Reflections and Considerations
First, I want to answer one response before it has a chance to be posted. "But look at music, I know of a band that ..." ...
Music is different. While when I grew up, the "make it rich" dream of musicians was a stream of hit records, then a stream of hit albums, then a stream of hit CD's ... with concerts with tickets prices as events to promote the sale of the recordings ... a total collapse of earnings of recording in Music doesn't imply a collapse in income in Musicians. It rather implies that Musicians have to return to their original means of earning an income, from ticket sales for the live performance.

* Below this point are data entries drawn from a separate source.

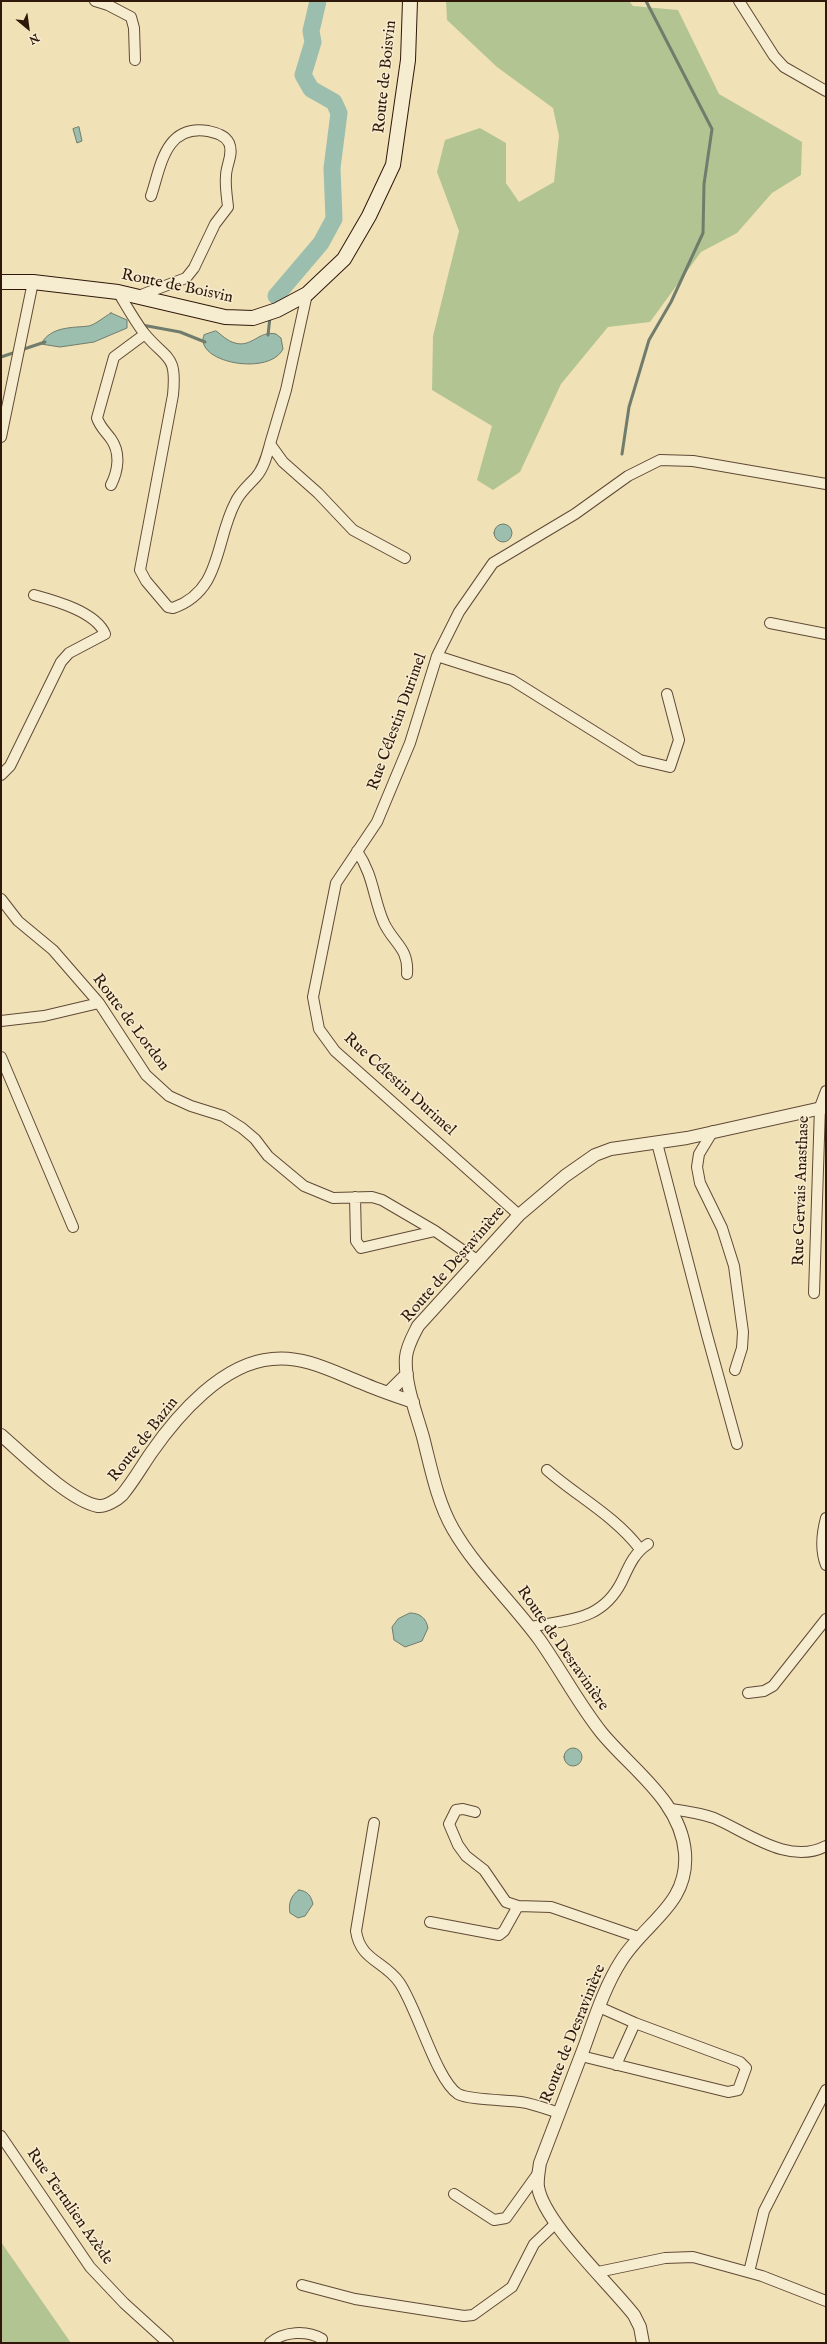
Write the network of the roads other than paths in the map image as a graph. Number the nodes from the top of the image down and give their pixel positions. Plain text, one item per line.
1 (95, 1) edge
2 (410, 1) edge
3 (739, 1) edge
4 (135, 60) dead end
5 (826, 90) edge
6 (151, 196) dead end
7 (1, 282) edge
8 (32, 282) junction
9 (118, 292) junction
10 (307, 294) junction
11 (141, 296) junction
12 (145, 334) junction
13 (1, 437) edge
14 (270, 444) junction
15 (826, 484) edge
16 (110, 485) dead end
17 (405, 558) dead end
18 (34, 595) dead end
19 (770, 623) dead end
20 (826, 634) edge
21 (437, 656) junction
22 (667, 694) dead end
23 (1, 775) edge
24 (357, 851) junction
25 (1, 899) edge
26 (407, 974) dead end
27 (99, 1003) junction
28 (1, 1021) edge
29 (1, 1057) edge
30 (826, 1091) edge
31 (823, 1107) edge
32 (713, 1131) junction
33 (658, 1142) junction
34 (355, 1197) junction
35 (519, 1215) junction
36 (73, 1228) dead end
37 (435, 1231) junction
38 (477, 1260) junction
39 (814, 1293) dead end
40 (735, 1370) dead end
41 (407, 1374) junction
42 (388, 1393) junction
43 (413, 1402) junction
44 (1, 1435) edge
45 (738, 1444) dead end
46 (547, 1470) dead end
47 (826, 1518) edge
48 (826, 1565) edge
49 (826, 1619) edge
50 (530, 1627) junction
51 (748, 1693) dead end
52 (671, 1809) junction
53 (474, 1812) dead end
54 (374, 1823) dead end
55 (826, 1846) edge
56 (518, 1906) junction
57 (430, 1922) dead end
58 (638, 1937) junction
59 (599, 2007) junction
60 (635, 2023) junction
61 (581, 2056) junction
62 (616, 2065) junction
63 (826, 2090) edge
64 (559, 2113) junction
65 (1, 2136) edge
66 (538, 2172) junction
67 (454, 2194) dead end
68 (556, 2223) junction
69 (598, 2272) junction
70 (749, 2272) junction
71 (302, 2285) dead end
72 (826, 2301) edge
73 (322, 2338) dead end
74 (168, 2343) edge
75 (270, 2343) edge
76 (643, 2343) edge

1 - 4 street
2 - 10 main road, Route de Boisvin
3 - 5 street
6 - 11 street
7 - 8 main road, Route de Boisvin
8 - 9 main road, Route de Boisvin
8 - 13 street
9 - 11 main road, Route de Boisvin
9 - 12 street
10 - 11 main road, Route de Boisvin
10 - 14 street
12 - 14 street
12 - 16 street
14 - 17 street
15 - 21 street, Rue Célestin Durimel
18 - 23 street
19 - 20 street
21 - 22 street
21 - 24 street, Rue Célestin Durimel
24 - 26 street
24 - 35 street, Rue Célestin Durimel
25 - 27 street, Route de Lordon
27 - 28 street
27 - 34 street, Route de Lordon
29 - 36 street
30 - 31 street, Rue Gervais Anasthase
31 - 32 street, Route de Desravinière
31 - 39 street, Rue Gervais Anasthase
32 - 33 street, Route de Desravinière
32 - 40 street
33 - 35 street, Route de Desravinière
33 - 45 street
34 - 37 street, Route de Lordon
34 - 37 street
35 - 38 street, Route de Desravinière
37 - 38 street, Route de Lordon
38 - 41 street, Route de Desravinière
41 - 42 street
41 - 43 street, Route de Desravinière
42 - 43 street, Route de Bazin
42 - 44 street, Route de Bazin
43 - 50 street, Route de Desravinière
46 - 50 street
47 - 48 street
49 - 51 street
50 - 52 street, Route de Desravinière
52 - 55 street
52 - 58 street, Route de Desravinière
53 - 56 street
54 - 64 street
56 - 57 street
56 - 58 street
58 - 59 street, Route de Desravinière
59 - 60 street
59 - 61 street, Route de Desravinière
60 - 62 street
60 - 62 street
61 - 62 street
61 - 64 street, Route de Desravinière
63 - 70 street
64 - 66 street, Route de Desravinière
65 - 74 street, Rue Tertulien Azède
66 - 67 street
66 - 68 street, Route de Desravinière
68 - 69 street, Route de Desravinière
68 - 71 street
69 - 70 street
69 - 76 street, Route de Desravinière
70 - 72 street
73 - 75 street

Nobody would sit for the 9 months it requires to watch an episode of anime to be written, storyboarded, background illustrations drawn, keyframes produced, and especially the slow process of inbetweeners producing the motion between the keyframes. Its not a performance, its a production. If its not possible to arrange for a benefit for the product, we have to shut down the work on that production.
And if the only productions that we can work out how to fund are HBO big event series and big Hollywood Blockbusters, then those are going to be the only productions we get to see. How to finance anime on a sustainable basis is far from being about only how to finance anime, its how to finance niche media productions of all sorts.

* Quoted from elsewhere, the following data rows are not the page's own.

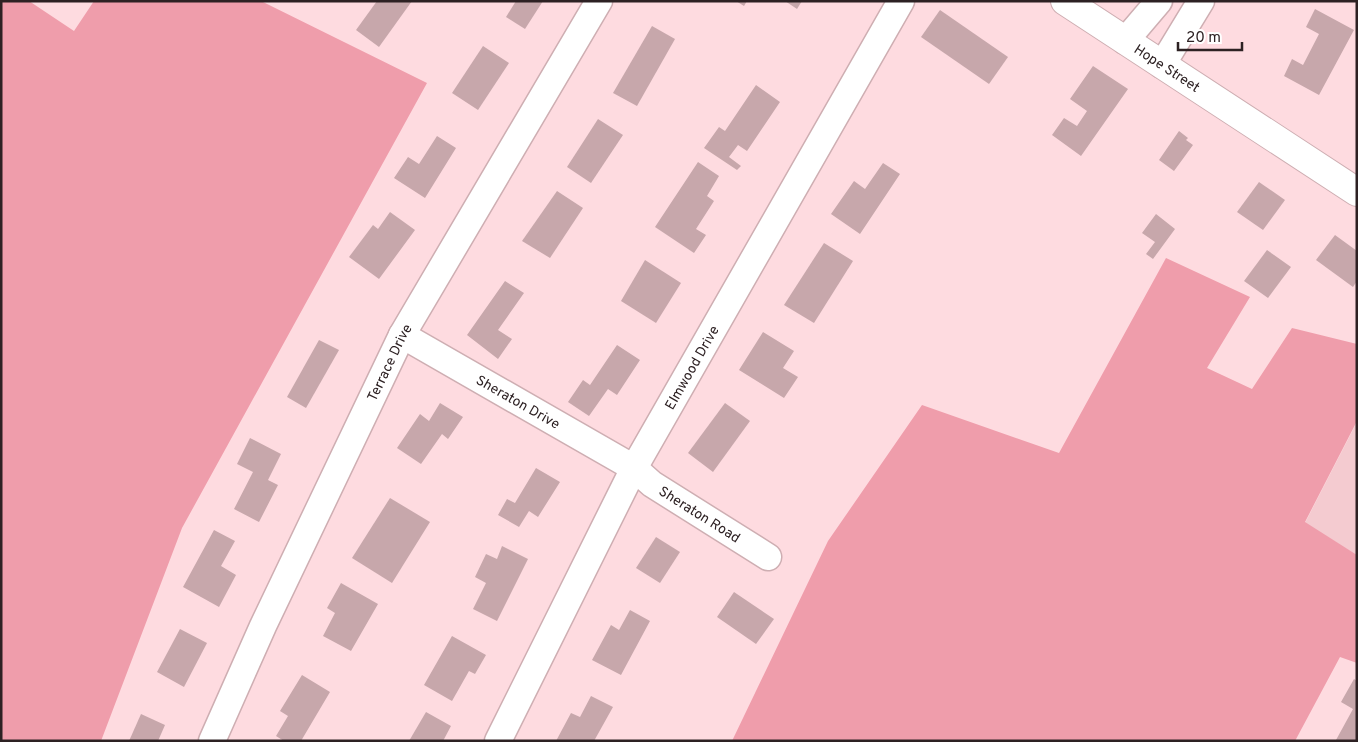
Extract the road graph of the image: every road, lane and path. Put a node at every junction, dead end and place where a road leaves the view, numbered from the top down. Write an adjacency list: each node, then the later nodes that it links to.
1 (598, 1): 9 (street, Terrace Drive)
2 (900, 1): 10 (street, Elmwood Drive)
3 (1065, 1): 6 (main road, Hope Street)
4 (1159, 1): 6 (street)
5 (1201, 1): 7 (street)
6 (1125, 40): 7 (main road, Hope Street)
7 (1162, 65): 8 (main road, Hope Street)
8 (1357, 192)
9 (402, 335): 10 (street, Sheraton Drive); 12 (street, Terrace Drive)
10 (634, 468): 11 (street, Sheraton Road); 13 (street, Elmwood Drive)
11 (768, 557)
12 (212, 741)
13 (498, 741)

And so it is in this light that I ask you to consider the media production model presented by Time of Eve. Produce a work of art on a seat of your pants budget. Distribute the work by internet, generating a small amount of money to continue production in the process. Leveraging the profile in Japan into a home video release, then into a theatrical release, is challening enough.
But how to fund an international home video release, on your own terms rather than the terms of existing overseas distributors? Go straight to the audience you built with the international streaming of your production. 966 backers at an average support level of $66 and you not only have an all-regions international release, but can afford to release it in both its original Japanese with subtitles in five languages, but also an alternate audio track with an English dub.

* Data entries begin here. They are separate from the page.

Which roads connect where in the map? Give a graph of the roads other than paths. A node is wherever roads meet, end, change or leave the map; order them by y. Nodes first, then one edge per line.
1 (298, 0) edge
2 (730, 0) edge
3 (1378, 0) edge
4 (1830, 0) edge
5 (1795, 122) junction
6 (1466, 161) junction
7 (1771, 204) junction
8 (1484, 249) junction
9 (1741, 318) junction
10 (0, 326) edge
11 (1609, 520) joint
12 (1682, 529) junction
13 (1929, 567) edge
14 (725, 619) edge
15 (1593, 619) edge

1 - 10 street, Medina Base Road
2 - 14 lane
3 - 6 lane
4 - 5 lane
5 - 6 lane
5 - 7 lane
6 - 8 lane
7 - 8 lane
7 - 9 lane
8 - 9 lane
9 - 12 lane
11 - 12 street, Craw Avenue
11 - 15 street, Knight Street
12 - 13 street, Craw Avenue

As interesting and impressive as Time of Eve is, Sam Pinansky's effort may ultimately be more important. If it works ~ it is very early days at present, and there is no way to know whether it will or not ~ Sam will not just be building an audience for the work of a particular creator. Sam will be building a community that shares his interest, and if it grows to just a few thousand people actively contributing, it will be a community that can take a number of "impossible" releases and make them possible.
Crowdfunding on its own can be just a new form of venture capital funding. But on its own, it is easily be dominated by celebrity and the fads of the moment. It may well be that where crowdfunding turns into a creative force is when it is married to a community of interest that sees what is not, and insists that it ought to be.